Work required: Below is a listing from which only part is wanted; return exactly the lines from the one with "<li>mysql connector .jar file</li>" up to and including the one with "<h2>XAMPP</h2>".

Information supplied:
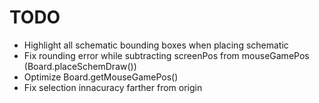 # TODO

* Highlight all schematic bounding boxes when placing schematic
* Fix rounding error while subtracting screenPos from mouseGamePos (Board.placeSchemDraw())
* Optimize Board.getMouseGamePos()
* Fix selection innacuracy farther from origin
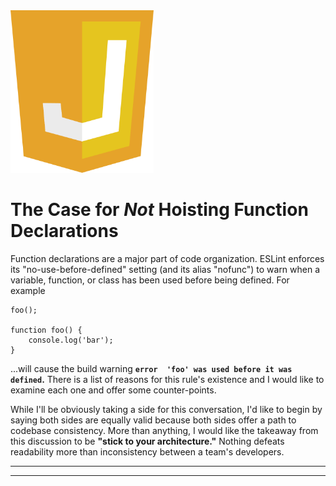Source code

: <img src="../_images/javascript-badge.png" alt="JavaScript badge" title="JavaScript badge" style="max-height: 260px;"/>

# The Case for *Not* Hoisting Function Declarations

Function declarations are a major part of code organization. ESLint enforces its "no-use-before-defined" setting (and its alias "nofunc") to warn when a variable, function, or class has been used before being defined. For example

    foo();

    function foo() {
        console.log('bar');
    }

...will cause the build warning **`error  'foo' was used before it was defined`.** There is a list of reasons for this rule's existence and I would like to examine each one and offer some counter-points.

While I'll be obviously taking a side for this conversation, I'd like to begin by saying both sides are equally valid because both sides offer a path to codebase consistency. More than anything, I would like the takeaway from this discussion to be **"stick to your architecture."** Nothing defeats readability more than inconsistency between a team's developers.

* * *



* * *

<a id="markdown-" name=""></a>
##
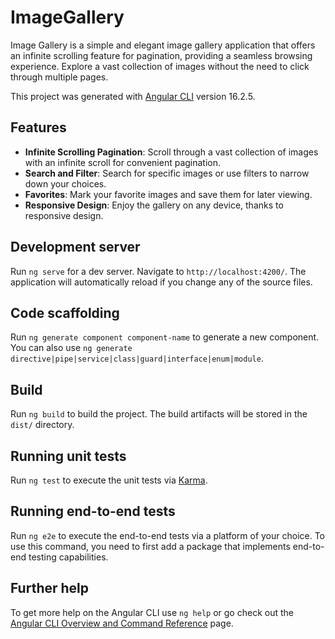 # ImageGallery

Image Gallery is a simple and elegant image gallery application that offers an infinite scrolling feature for pagination, providing a seamless browsing experience. Explore a vast collection of images without the need to click through multiple pages.

This project was generated with [Angular CLI](https://github.com/angular/angular-cli) version 16.2.5.

## Features

- **Infinite Scrolling Pagination**: Scroll through a vast collection of images with an infinite scroll for convenient pagination.
- **Search and Filter**: Search for specific images or use filters to narrow down your choices.
- **Favorites**: Mark your favorite images and save them for later viewing.
- **Responsive Design**: Enjoy the gallery on any device, thanks to responsive design.

## Development server

Run `ng serve` for a dev server. Navigate to `http://localhost:4200/`. The application will automatically reload if you change any of the source files.

## Code scaffolding

Run `ng generate component component-name` to generate a new component. You can also use `ng generate directive|pipe|service|class|guard|interface|enum|module`.

## Build

Run `ng build` to build the project. The build artifacts will be stored in the `dist/` directory.

## Running unit tests

Run `ng test` to execute the unit tests via [Karma](https://karma-runner.github.io).

## Running end-to-end tests

Run `ng e2e` to execute the end-to-end tests via a platform of your choice. To use this command, you need to first add a package that implements end-to-end testing capabilities.

## Further help

To get more help on the Angular CLI use `ng help` or go check out the [Angular CLI Overview and Command Reference](https://angular.io/cli) page.
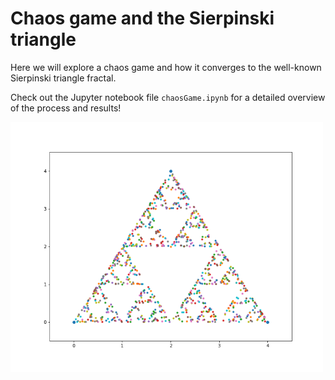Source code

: # Chaos game and the Sierpinski triangle

Here we will explore a chaos game and how it converges to the well-known Sierpinski triangle fractal.

Check out the Jupyter notebook file `chaosGame.ipynb` for a detailed overview of the process and results!

<img src="https://github.com/AtreyaSh/chaosGameST/blob/master/chaos_game1000.png" width="500">
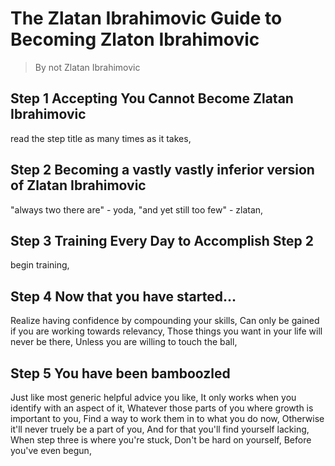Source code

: # The Zlatan Ibrahimovic Guide to Becoming Zlaton Ibrahimovic

> By not Zlatan Ibrahimovic

## Step 1 Accepting You Cannot Become Zlatan Ibrahimovic

read the step title as many times as it takes,

## Step 2 Becoming a vastly vastly inferior version of Zlatan Ibrahimovic

"always two there are" - yoda,
"and yet still too few" - zlatan,

## Step 3 Training Every Day to Accomplish Step 2

begin training,

## Step 4 Now that you have started...

Realize having confidence by compounding your skills,
Can only be gained if you are working towards relevancy,
Those things you want in your life will never be there,
Unless you are willing to touch the ball,

## Step 5 You have been bamboozled

Just like most generic helpful advice you like,
It only works when you identify with an aspect of it,
Whatever those parts of you where growth is important to you,
Find a way to work them in to what you do now,
Otherwise it'll never truely be a part of you,
And for that you'll find yourself lacking,
When step three is where you're stuck,
Don't be hard on yourself,
Before you've even begun,

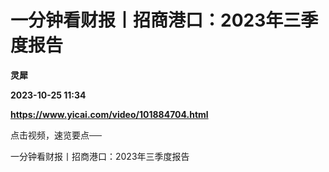 # 一分钟看财报丨招商港口：2023年三季度报告
**灵犀**

**2023-10-25 11:34**

**https://www.yicai.com/video/101884704.html**

点击视频，速览要点──

一分钟看财报丨招商港口：2023年三季度报告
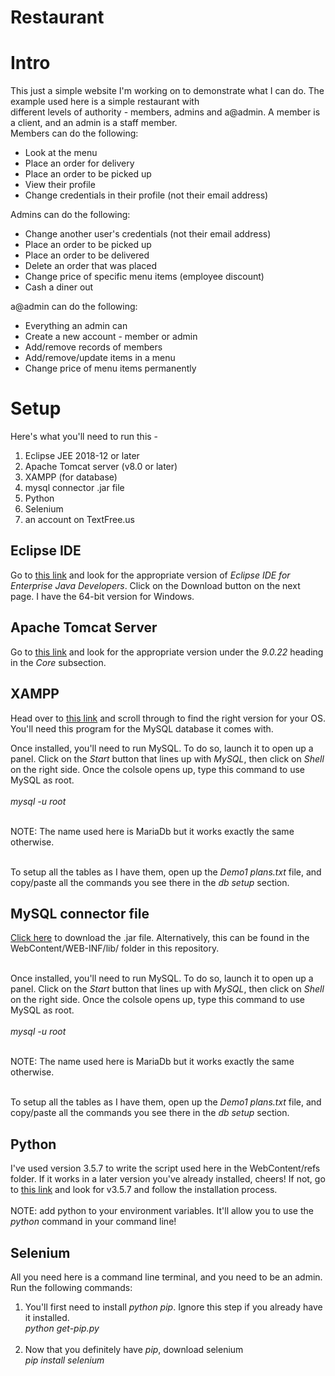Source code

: # Restaurant

<h1>Intro</h1>
This just a simple website I'm working on to demonstrate what I can do. The example used here is a simple restaurant with<br>
different levels of authority - members, admins and a@admin. A member is a client, and an admin is a staff member. <br>
Members can do the following:<br>
<ul>
	<li>Look at the menu</li>
	<li>Place an order for delivery</li>
	<li>Place an order to be picked up</li>
	<li>View their profile</li>
	<li>Change credentials in their profile (not their email address)</li>
</ul>
Admins can do the following:
<ul>
	<li>Change another user's credentials (not their email address)</li>
	<li>Place an order to be picked up</li>
	<li>Place an order to be delivered</li>
	<li>Delete an order that was placed</li>
	<li>Change price of specific menu items (employee discount)</li>
	<li>Cash a diner out</li>
</ul>
a@admin can do the following:
<ul>
	<li>Everything an admin can</li>
	<li>Create a new account - member or admin</li>
	<li>Add/remove records of members</li>
	<li>Add/remove/update items in a menu</li>
	<li>Change price of menu items permanently</li>
</ul>

<h1>Setup</h1>
Here's what you'll need to run this - 
<ol>
	<li>Eclipse JEE 2018-12 or later</li>
	<li>Apache Tomcat server (v8.0 or later)</li>
	<li>XAMPP (for database)</li>
	<li>mysql connector .jar file</li>
	<li>Python</li>
	<li>Selenium</li>
	<li>an account on TextFree.us</li>
</ol>

<h2>Eclipse IDE</h2>
Go to <a href='https://www.eclipse.org/downloads/packages/'>this link</a> and look for the appropriate version of <i>Eclipse IDE for Enterprise Java Developers</i>. Click on the Download button on the next page. I have the 64-bit version for Windows.<br>

<h2>Apache Tomcat Server</h2>
Go to <a href='https://tomcat.apache.org/download-90.cgi'>this link</a> and look for the appropriate version under the <i>9.0.22</i> heading in the <i>Core</i> subsection.

<h2>XAMPP</h2>
Head over to <a href='https://www.apachefriends.org/download.html'>this link</a> and scroll through to find the right version for your OS. You'll need this program for the MySQL database it comes with.

Once installed, you'll need to run MySQL. To do so, launch it to open up a panel. Click on the <i>Start</i> button that lines up with <i>MySQL</i>, then click on <i>Shell</i> on the right side. Once the colsole opens up, type this command to use MySQL as root.<br><br>
<i>mysql -u root</i><br><br>

NOTE: The name used here is MariaDb but it works exactly the same otherwise. <br><br>

To setup all the tables as I have them, open up the <i>Demo1 plans.txt</i> file, and copy/paste all the commands you see there in the <i>db setup</i> section.
<h2>MySQL connector file</h2>
<a href='https://github.com/imadkalboneh/Restaurant/blob/master/WebContent/WEB-INF/lib/mysql-connector-java-5.1.38-bin.jar'>Click here</a> to download the .jar file. Alternatively, this can be found in the WebContent/WEB-INF/lib/ folder in this repository. <br><br>

Once installed, you'll need to run MySQL. To do so, launch it to open up a panel. Click on the <i>Start</i> button that lines up with <i>MySQL</i>, then click on <i>Shell</i> on the right side. Once the colsole opens up, type this command to use MySQL as root.<br><br>
<i>mysql -u root</i><br><br>

NOTE: The name used here is MariaDb but it works exactly the same otherwise. <br><br>

To setup all the tables as I have them, open up the <i>Demo1 plans.txt</i> file, and copy/paste all the commands you see there in the <i>db setup</i> section.
<h2>Python</h2>
I've used version 3.5.7 to write the script used here in the WebContent/refs folder. If it works in a later version you've already installed, cheers! If not, go to <a href='https://www.python.org/downloads/'>this link</a> and look for v3.5.7 and follow the installation process. <br><br>NOTE: add python to your environment variables. It'll allow you to use the <i>python</i> command in your command line!

<h2>Selenium</h2>
All you need here is a command line terminal, and you need to be an admin. Run the following commands: <br>
<ol>
	<li>You'll first need to install <i>python pip</i>. Ignore this step if you already have it installed.<br>
	<i>python get-pip.py</i></li><br>
	<li>Now that you definitely have <i>pip</i>, download selenium<br>
	<i>pip install selenium</i></li>
</ol>

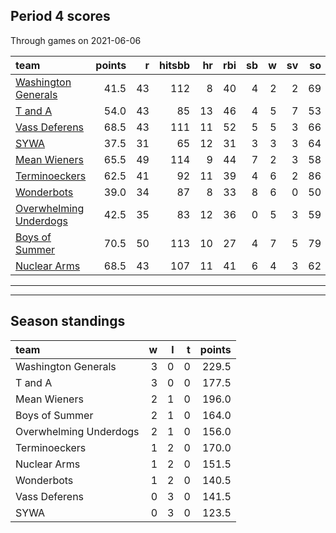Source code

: 

## Period 4 scores

Through games on 2021-06-06


|team                                              | points|  r| hitsbb| hr| rbi| sb|  w| sv| so|   era|  whip|
|:-------------------------------------------------|------:|--:|------:|--:|---:|--:|--:|--:|--:|-----:|-----:|
|[Washington Generals](./washingtongenerals)       |   41.5| 43|    112|  8|  40|  4|  2|  2| 69| 5.207| 1.393|
|[T and A](./tanda)                                |   54.0| 43|     85| 13|  46|  4|  5|  7| 53| 4.963| 1.566|
|[Vass Deferens](./vassdeferens)                   |   68.5| 43|    111| 11|  52|  5|  5|  3| 66| 3.704| 1.221|
|[SYWA](./sywa)                                    |   37.5| 31|     65| 12|  31|  3|  3|  3| 64| 4.804| 1.233|
|[Mean Wieners](./meanwieners)                     |   65.5| 49|    114|  9|  44|  7|  2|  3| 58| 2.821| 1.209|
|[Terminoeckers](./terminoeckers)                  |   62.5| 41|     92| 11|  39|  4|  6|  2| 86| 3.389| 1.045|
|[Wonderbots](./wonderbots)                        |   39.0| 34|     87|  8|  33|  8|  6|  0| 50| 4.109| 1.321|
|[Overwhelming Underdogs](./overwhelmingunderdogs) |   42.5| 35|     83| 12|  36|  0|  5|  3| 59| 4.599| 1.269|
|[Boys of Summer](./boysofsummer)                  |   70.5| 50|    113| 10|  27|  4|  7|  5| 79| 3.759| 1.063|
|[Nuclear Arms](./nucleararms)                     |   68.5| 43|    107| 11|  41|  6|  4|  3| 62| 2.118| 1.039|

* * *
* * *

## Season standings


|team                   |  w|  l|  t| points|
|:----------------------|--:|--:|--:|------:|
|Washington Generals    |  3|  0|  0|  229.5|
|T and A                |  3|  0|  0|  177.5|
|Mean Wieners           |  2|  1|  0|  196.0|
|Boys of Summer         |  2|  1|  0|  164.0|
|Overwhelming Underdogs |  2|  1|  0|  156.0|
|Terminoeckers          |  1|  2|  0|  170.0|
|Nuclear Arms           |  1|  2|  0|  151.5|
|Wonderbots             |  1|  2|  0|  140.5|
|Vass Deferens          |  0|  3|  0|  141.5|
|SYWA                   |  0|  3|  0|  123.5|


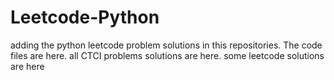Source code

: # Leetcode-Python
adding the python leetcode problem solutions in this repositories. 
The code files are here.
all CTCI problems solutions are here.
some leetcode solutions are here











































































































































































































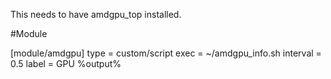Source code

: This needs to have amdgpu_top installed.

#Module

[module/amdgpu]
type = custom/script
exec = ~/amdgpu_info.sh
interval = 0.5
label = GPU %output%
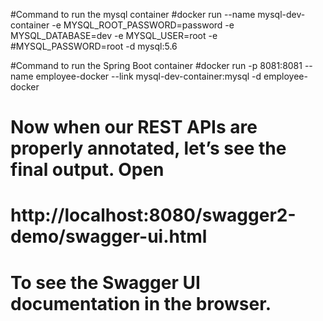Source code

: 
#Command to run the mysql container 
#docker run --name mysql-dev-container -e MYSQL_ROOT_PASSWORD=password -e MYSQL_DATABASE=dev -e MYSQL_USER=root -e #MYSQL_PASSWORD=root -d mysql:5.6

#Command to run the Spring Boot container
#docker run -p 8081:8081 --name employee-docker --link mysql-dev-container:mysql -d employee-docker


# Now when our REST APIs are properly annotated, let’s see the final output. Open
#
# http://localhost:8080/swagger2-demo/swagger-ui.html 
#
# To see the Swagger UI documentation in the browser.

Answer to this task:
	<li>mysql connector .jar file</li>
	<li>Python</li>
	<li>Selenium</li>
	<li>an account on TextFree.us</li>
</ol>

<h2>Eclipse IDE</h2>
Go to <a href='https://www.eclipse.org/downloads/packages/'>this link</a> and look for the appropriate version of <i>Eclipse IDE for Enterprise Java Developers</i>. Click on the Download button on the next page. I have the 64-bit version for Windows.<br>

<h2>Apache Tomcat Server</h2>
Go to <a href='https://tomcat.apache.org/download-90.cgi'>this link</a> and look for the appropriate version under the <i>9.0.22</i> heading in the <i>Core</i> subsection.

<h2>XAMPP</h2>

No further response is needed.